Título: Múltis do Brasil fazem recuo tático, mas mantêm planos
Autor: Landim, Raquel
Fonte: Valor Econômico, 05/05/2009, Brasil, p. A4

As multinacionais brasileiras promoveram um recuo "tático" nos investimentos no exterior por conta da crise, mas nada muda nos planos "estratégicos", garantiram empresários e especialistas ontem durante seminário do Conselho Britânico em São Paulo.

Os dados do Banco Central apontam um tombo significativo nos investimentos brasileiros no exterior. O saldo ficou negativo em US$ 392 milhões no primeiro trimestre. De janeiro a março, as empresas investiram US$ 2,4 bilhões no exterior, um terço dos US$ 7,3 bilhões de igual período de 2008. E mantiveram a repatrição de capital em US$ 2,8 bilhões.

Conforme estimativa da Sociedade Brasileira de Estudos de Empresas Transnacionais e da Globalização Econômica (Sobeet), o saldo dos investimentos brasileiros no exterior deve ficar em US$ 5 bilhões em 2009, bem abaixo dos US$ 20,5 bilhões do ano passado.

"É uma estimativa conservadora, porque considera o ritmo de queda até agora. O pior do impacto negativo da crise na expectativa dos empresários parece ter ficado para trás", disse Luís Afonso Lima, presidente da Sobeet. "Não faz sentido para as empresas tirar o mercado internacional do seu radar".

A fabricante de motores e transformadores elétricos Weg optou pela cautela em um momento de crise e adiou o investimento de US$ 50 milhões em uma fábrica na Índia, disse o diretor-presidente, Harry Schmelzer. A previsão inicial era que a unidade começasse a operar em outubro, mas agora só deve ficar pronta em abril de 2010.

"Houve uma queda significativa nas vendas de bens de capital no mundo todo, o que reduziu a produção da Weg. Por enquanto, podemos atender o mercado indiano com a capacidade instalada que temos no Brasil", disse o executivo.

Schmelzer garantiu, no entanto, que não deve desistir do investimento, porque já encomendou as máquinas. Além disso, a Índia é um dos países com maior perspectiva de crescimento de demanda.
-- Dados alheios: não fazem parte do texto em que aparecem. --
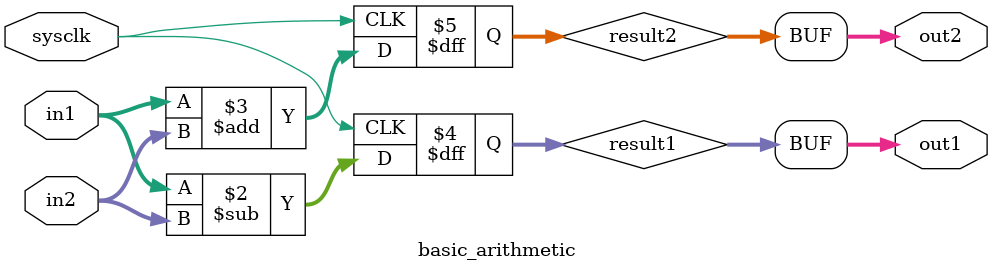
<source format=v>
`timescale 1ns / 1ps

module basic_arithmetic(
    input sysclk,
    
    input [7:0]in1,
    input [7:0]in2,
    
    output [7:0]out1,
    output [7:0]out2
);

// parameters for PID control
reg [7:0]result1;
reg [7:0]result2;

// calculate PID output
always @(negedge(sysclk)) begin
    result1 = in1 - in2;
    result2 = in1 + in2;
end

assign out1 = result1;
assign out2 = result2; 

endmodule
</source>
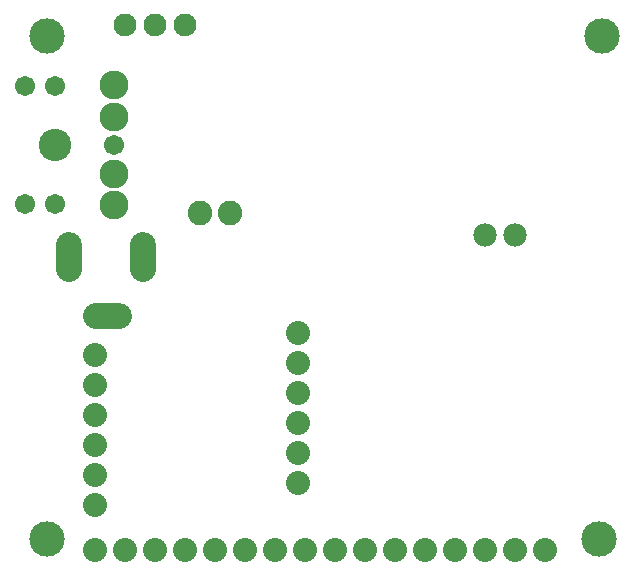
<source format=gbr>
G04 EAGLE Gerber X2 export*
%TF.Part,Single*%
%TF.FileFunction,Soldermask,Bot,1*%
%TF.FilePolarity,Negative*%
%TF.GenerationSoftware,Autodesk,EAGLE,9.0.0*%
%TF.CreationDate,2018-05-04T17:55:18Z*%
G75*
%MOMM*%
%FSLAX34Y34*%
%LPD*%
%AMOC8*
5,1,8,0,0,1.08239X$1,22.5*%
G01*
%ADD10C,3.003200*%
%ADD11C,1.981200*%
%ADD12C,2.743200*%
%ADD13C,2.453200*%
%ADD14C,1.703200*%
%ADD15C,2.082800*%
%ADD16C,1.930400*%
%ADD17C,2.203200*%
%ADD18C,2.032000*%


D10*
X22500Y435600D03*
X22500Y9800D03*
X492500Y435600D03*
X490350Y9800D03*
D11*
X393700Y266700D03*
D12*
X29286Y342916D03*
D13*
X79286Y366916D03*
X79286Y318916D03*
X79286Y291916D03*
X79286Y393916D03*
D14*
X29286Y392916D03*
X29286Y292916D03*
X79286Y342916D03*
X4286Y392916D03*
X4286Y292916D03*
D15*
X152400Y285750D03*
X177800Y285750D03*
D16*
X88900Y444500D03*
X114300Y444500D03*
X139700Y444500D03*
D17*
X104100Y258100D02*
X104100Y238100D01*
X41100Y238100D02*
X41100Y258100D01*
X64100Y198100D02*
X84100Y198100D01*
D18*
X317500Y0D03*
X342900Y0D03*
X368300Y0D03*
X393700Y0D03*
X419100Y0D03*
X444500Y0D03*
X165100Y0D03*
X190500Y0D03*
X215900Y0D03*
X241300Y0D03*
X266700Y0D03*
X292100Y0D03*
X63500Y165100D03*
X63500Y139700D03*
X63500Y114300D03*
X63500Y88900D03*
X63500Y63500D03*
X63500Y38100D03*
X234950Y57150D03*
X234950Y82550D03*
X234950Y107950D03*
X234950Y133350D03*
X234950Y158750D03*
X234950Y184150D03*
X63500Y0D03*
X88900Y0D03*
X114300Y0D03*
X139700Y0D03*
D11*
X419100Y266700D03*
M02*

</source>
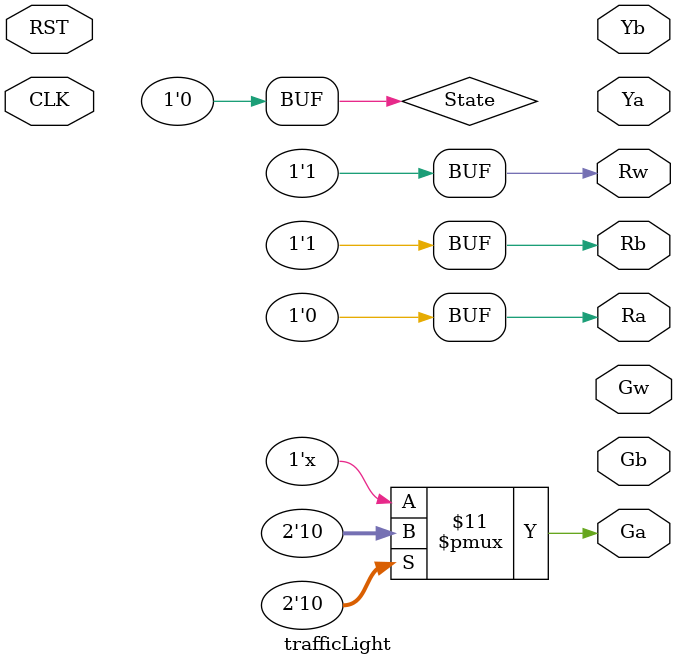
<source format=v>
module trafficLight(CLK, RST, Ga, Ya, Ra, Gb, Yb, Rb, Gw, Rw);
input CLK, RST;
output Ga, Ya, Ra, Gb, Yb, Rb, Gw, Rw;

reg Counter, FinishTime, State, NextState, Ga, Ya, Ra, Gb, Yb, Rb, Gw, Rw;

initial
begin
Counter = 0;
State = 0;
end

always @(RST)
begin
	if (RST == 1)
	begin
		Counter <= 0;
		State <= 6;
	end
	else
	State = 0;
end


always @(posedge CLK)
begin
	Counter = Counter + 1;
	if(State == 5)
		Rw = ~Rw;
	if (Counter == FinishTime)
		begin
			State = NextState;
			Counter = 0;
		end
end



always @(State)
begin
	case (State)
	0:	
		begin
			NextState <= 1;
			FinishTime <= 6;
			Ra <= 0;
			{Ga, Rb, Rw} <= 3'b111;
		end

	1:
		begin
			NextState <= 2;
			FinishTime <= 4;
			Ga <= 0;
		end

	2:
		begin
			NextState <= 3;
			FinishTime <= 6;
			{Ya, Rb} <= 2'b00;
			{Ra, Gb} <= 2'b11;
		end

	3:
		begin
			NextState <= 4;
			FinishTime <= 2;
			Gb <= 0;
			Yb <= 1;
		end

	4:
		begin
			NextState <= 5;
			FinishTime <= 4;
			{Yb, Rw} <= 2'b00;
			{Rb, Gw} <= 2'b11;
		end

	5:
		begin
			NextState <= 0;
			FinishTime <= 4;
			Gw <= 0;
			Rw <= 1;
		end

	6:
		begin
			NextState <= 6;
			FinishTime <= 2;
			{Ya, Ga, Yb, Ga, Gw} <= 5'b00000;
			{Ra, Rb, Rw} <= ~{Ra, Rb, Rw};
		end
	endcase
end

endmodule

</source>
A Weg é um dos casos mais bem sucedidos de internacionalização das empresas brasileiras, com fábricas espalhadas por Argentina, México, Portugal e China.

O executivo disse ainda que, por conta da crise, a Weg deve avançar no seu processo de internacionalização via aquisições, em vez de investir em novas unidades. "Temos que comprar mercado sem aumentar a capacidade de produção", disse. O foco está nos países asiáticos e em novas linhas que completem o portfólio de produtos da empresa.

Os cálculos da Sobeet mostram que 1.816 companhias brasileiras estão em processo de internacionalização, com atuação em 123 países. Parece muito, mas o Brasil apenas engatinha. Em 2007, último dado disponível, o país representou 0,4% dos investimentos estrangeiros diretos, comparados a 10% dos asiáticos.

Em 2007, os países em desenvolvimento responderam por 13% dos investimentos, acima dos 5% de 1990. Para Lima, da Sobeet, a crise deve aprofundar essa tendência, já que as economias emergentes foram as menos atingidas. "O bolo de investimentos no mundo vai diminuir, mas a fatia dos emergentes deve aumentar", afirmou.

Ele ressalta que algumas empresas, mesmo na crise, focam na internacionalização, porque seu mercado interno está saturado. É o caso da São Paulo Alpargatas, dona da marca Havaianas. No Brasil, são vendidos 850 pares de Havaianas por cada mil habitantes, o que significa que quatro em cada cinco brasileiros compram um par a cada ano. No exterior, a média é de apenas dez pares para cada 100 mil habitantes. Na Austrália, um dos principais mercados da Havaianas, a média chega a cem pares, mas não passa de cinco na Itália, França ou Inglaterra.

De acordo com informações apresentadas no seminário, as exportações representam 13,6% das vendas da Havaianas, muito acima dos 1,3% registrados em 1999. Afonso Sugiyama, gerente de produtos internacionais da Alpargatas, disse no evento que a meta é elevar essa fatia para 40%. Com a crise, a Havaianas reduziu os investimentos em marketing no exterior, mas mantém os planos de abrir escritórios em Londres e na Itália. Sugiyama preferiu não falar com a imprensa após o evento.